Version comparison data
--- START ---
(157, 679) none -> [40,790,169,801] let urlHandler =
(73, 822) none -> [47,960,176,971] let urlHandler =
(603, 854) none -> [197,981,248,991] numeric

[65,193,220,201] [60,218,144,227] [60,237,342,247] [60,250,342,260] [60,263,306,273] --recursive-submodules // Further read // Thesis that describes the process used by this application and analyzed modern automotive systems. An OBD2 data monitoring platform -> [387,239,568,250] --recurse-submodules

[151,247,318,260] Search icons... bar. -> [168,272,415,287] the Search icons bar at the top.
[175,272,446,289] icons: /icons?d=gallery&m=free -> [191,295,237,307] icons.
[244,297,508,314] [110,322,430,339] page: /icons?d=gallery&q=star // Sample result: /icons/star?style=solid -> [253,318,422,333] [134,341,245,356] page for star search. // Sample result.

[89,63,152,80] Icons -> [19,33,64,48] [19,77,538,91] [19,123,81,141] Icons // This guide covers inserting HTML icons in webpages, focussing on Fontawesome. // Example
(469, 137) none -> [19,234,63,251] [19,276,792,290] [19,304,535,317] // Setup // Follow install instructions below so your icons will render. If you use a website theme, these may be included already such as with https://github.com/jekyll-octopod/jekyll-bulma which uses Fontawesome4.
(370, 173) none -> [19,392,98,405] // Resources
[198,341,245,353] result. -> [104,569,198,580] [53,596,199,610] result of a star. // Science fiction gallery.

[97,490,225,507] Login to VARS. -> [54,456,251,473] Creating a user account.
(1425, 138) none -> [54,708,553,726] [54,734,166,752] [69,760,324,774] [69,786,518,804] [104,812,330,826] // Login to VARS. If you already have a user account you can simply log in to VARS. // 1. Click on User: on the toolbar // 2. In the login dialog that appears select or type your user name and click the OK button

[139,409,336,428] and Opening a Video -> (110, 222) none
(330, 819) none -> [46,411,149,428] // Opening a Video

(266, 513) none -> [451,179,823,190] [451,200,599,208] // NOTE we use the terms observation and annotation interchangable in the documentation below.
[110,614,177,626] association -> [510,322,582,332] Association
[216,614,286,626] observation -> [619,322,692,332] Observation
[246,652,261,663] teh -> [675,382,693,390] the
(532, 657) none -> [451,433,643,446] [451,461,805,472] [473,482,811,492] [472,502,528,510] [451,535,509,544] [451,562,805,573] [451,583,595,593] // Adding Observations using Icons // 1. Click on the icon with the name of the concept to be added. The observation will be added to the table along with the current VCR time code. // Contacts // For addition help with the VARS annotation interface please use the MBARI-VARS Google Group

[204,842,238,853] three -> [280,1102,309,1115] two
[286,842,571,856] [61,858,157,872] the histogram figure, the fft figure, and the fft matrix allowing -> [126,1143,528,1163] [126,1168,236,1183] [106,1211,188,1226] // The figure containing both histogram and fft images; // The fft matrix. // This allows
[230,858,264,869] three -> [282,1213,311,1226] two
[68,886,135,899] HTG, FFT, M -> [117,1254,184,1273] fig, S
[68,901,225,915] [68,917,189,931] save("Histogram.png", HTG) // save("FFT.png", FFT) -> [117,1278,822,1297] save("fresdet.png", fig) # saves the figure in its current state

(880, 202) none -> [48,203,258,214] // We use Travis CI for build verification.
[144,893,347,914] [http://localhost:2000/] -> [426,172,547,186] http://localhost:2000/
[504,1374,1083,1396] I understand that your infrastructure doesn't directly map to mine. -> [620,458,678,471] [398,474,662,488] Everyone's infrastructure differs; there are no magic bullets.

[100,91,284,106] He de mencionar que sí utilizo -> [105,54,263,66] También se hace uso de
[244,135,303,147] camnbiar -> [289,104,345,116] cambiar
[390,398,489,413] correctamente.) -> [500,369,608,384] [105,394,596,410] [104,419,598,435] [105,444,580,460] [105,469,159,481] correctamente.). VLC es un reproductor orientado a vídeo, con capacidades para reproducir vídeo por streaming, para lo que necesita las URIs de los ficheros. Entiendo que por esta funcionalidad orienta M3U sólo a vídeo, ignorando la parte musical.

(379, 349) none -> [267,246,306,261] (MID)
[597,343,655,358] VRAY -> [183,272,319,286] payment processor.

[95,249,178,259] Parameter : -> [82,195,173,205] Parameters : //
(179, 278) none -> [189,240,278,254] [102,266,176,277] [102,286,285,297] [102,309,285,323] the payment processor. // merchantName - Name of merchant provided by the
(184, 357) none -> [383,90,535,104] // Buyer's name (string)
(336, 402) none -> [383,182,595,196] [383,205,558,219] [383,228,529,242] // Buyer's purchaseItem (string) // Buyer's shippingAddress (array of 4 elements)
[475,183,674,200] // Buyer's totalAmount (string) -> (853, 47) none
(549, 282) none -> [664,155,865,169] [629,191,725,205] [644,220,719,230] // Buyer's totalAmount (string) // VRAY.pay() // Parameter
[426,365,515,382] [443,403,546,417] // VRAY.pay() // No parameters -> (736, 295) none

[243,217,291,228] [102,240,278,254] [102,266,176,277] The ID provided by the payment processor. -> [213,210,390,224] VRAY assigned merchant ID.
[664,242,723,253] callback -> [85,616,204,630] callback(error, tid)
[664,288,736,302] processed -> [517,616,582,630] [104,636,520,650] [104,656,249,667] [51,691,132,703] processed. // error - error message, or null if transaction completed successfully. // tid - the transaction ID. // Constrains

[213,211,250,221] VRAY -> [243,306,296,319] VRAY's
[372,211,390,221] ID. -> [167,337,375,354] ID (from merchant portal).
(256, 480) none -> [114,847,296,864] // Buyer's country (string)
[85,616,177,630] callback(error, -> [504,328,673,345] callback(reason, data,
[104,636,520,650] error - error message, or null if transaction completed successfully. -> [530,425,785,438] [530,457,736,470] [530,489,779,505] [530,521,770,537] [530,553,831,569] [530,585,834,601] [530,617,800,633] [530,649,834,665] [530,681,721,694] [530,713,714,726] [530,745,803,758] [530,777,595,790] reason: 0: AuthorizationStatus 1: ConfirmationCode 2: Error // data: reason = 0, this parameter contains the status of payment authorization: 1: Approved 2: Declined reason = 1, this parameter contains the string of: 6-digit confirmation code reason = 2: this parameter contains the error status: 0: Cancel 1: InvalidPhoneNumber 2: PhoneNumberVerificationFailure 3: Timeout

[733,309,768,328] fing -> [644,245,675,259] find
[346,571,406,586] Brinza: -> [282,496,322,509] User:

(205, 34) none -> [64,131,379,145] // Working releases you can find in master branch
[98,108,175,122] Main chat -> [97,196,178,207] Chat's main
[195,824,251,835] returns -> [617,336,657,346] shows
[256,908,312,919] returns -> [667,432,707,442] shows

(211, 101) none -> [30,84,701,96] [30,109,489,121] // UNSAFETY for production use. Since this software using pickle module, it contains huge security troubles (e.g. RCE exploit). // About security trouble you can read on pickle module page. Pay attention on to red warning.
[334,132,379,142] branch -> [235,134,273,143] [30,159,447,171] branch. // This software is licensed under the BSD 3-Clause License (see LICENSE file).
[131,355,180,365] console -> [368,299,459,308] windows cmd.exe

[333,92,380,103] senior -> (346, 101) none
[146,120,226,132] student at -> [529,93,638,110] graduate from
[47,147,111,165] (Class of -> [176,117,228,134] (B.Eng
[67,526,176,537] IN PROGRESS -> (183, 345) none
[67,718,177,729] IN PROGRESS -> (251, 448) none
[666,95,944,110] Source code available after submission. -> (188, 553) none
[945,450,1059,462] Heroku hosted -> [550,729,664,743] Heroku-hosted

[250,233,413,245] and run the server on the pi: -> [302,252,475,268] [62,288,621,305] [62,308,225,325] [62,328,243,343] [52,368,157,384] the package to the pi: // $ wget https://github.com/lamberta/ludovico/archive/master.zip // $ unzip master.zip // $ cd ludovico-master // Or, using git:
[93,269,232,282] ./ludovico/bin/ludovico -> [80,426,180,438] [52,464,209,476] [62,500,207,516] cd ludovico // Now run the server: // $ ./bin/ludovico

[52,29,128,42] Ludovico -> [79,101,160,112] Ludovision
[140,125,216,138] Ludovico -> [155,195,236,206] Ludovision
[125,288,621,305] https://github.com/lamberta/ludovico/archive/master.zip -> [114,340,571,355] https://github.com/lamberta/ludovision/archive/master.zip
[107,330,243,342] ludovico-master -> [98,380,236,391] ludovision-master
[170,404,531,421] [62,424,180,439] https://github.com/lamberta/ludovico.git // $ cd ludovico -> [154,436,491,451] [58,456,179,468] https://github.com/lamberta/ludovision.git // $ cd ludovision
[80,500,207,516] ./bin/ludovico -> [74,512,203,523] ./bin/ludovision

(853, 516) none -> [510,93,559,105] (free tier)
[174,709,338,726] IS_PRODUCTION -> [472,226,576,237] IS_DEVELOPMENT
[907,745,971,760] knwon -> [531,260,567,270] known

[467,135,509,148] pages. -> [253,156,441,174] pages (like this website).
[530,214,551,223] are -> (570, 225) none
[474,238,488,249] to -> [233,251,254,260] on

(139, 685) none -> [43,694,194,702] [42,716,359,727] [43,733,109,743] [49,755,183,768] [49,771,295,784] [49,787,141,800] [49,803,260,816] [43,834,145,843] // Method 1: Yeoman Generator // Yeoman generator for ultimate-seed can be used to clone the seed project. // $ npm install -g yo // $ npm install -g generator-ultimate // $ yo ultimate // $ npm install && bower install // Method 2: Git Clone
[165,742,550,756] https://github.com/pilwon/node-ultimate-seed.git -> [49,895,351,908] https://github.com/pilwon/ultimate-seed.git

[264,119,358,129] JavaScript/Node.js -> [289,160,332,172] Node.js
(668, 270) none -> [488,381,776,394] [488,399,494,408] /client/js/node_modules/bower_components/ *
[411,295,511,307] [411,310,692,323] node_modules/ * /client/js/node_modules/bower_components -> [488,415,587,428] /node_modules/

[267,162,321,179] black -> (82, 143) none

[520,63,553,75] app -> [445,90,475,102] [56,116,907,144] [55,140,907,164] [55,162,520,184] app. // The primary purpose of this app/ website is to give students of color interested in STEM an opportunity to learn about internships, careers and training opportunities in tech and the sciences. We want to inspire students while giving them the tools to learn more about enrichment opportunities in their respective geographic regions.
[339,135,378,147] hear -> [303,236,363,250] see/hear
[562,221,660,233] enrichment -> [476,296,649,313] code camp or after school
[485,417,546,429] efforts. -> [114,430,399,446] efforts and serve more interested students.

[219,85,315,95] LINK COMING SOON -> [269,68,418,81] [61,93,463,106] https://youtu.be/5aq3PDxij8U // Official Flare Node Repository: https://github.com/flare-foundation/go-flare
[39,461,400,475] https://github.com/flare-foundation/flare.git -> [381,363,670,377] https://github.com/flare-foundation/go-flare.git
--- END ---
» **Work request**:
Copy the lines above exactly, beginning at the line that has "[372,211,390,221] ID. ->" and stopping after the line that has "[104,636,520,650] error - error", and omit the rest.

» **Finished exercise**:
[372,211,390,221] ID. -> [167,337,375,354] ID (from merchant portal).
(256, 480) none -> [114,847,296,864] // Buyer's country (string)
[85,616,177,630] callback(error, -> [504,328,673,345] callback(reason, data,
[104,636,520,650] error - error message, or null if transaction completed successfully. -> [530,425,785,438] [530,457,736,470] [530,489,779,505] [530,521,770,537] [530,553,831,569] [530,585,834,601] [530,617,800,633] [530,649,834,665] [530,681,721,694] [530,713,714,726] [530,745,803,758] [530,777,595,790] reason: 0: AuthorizationStatus 1: ConfirmationCode 2: Error // data: reason = 0, this parameter contains the status of payment authorization: 1: Approved 2: Declined reason = 1, this parameter contains the string of: 6-digit confirmation code reason = 2: this parameter contains the error status: 0: Cancel 1: InvalidPhoneNumber 2: PhoneNumberVerificationFailure 3: Timeout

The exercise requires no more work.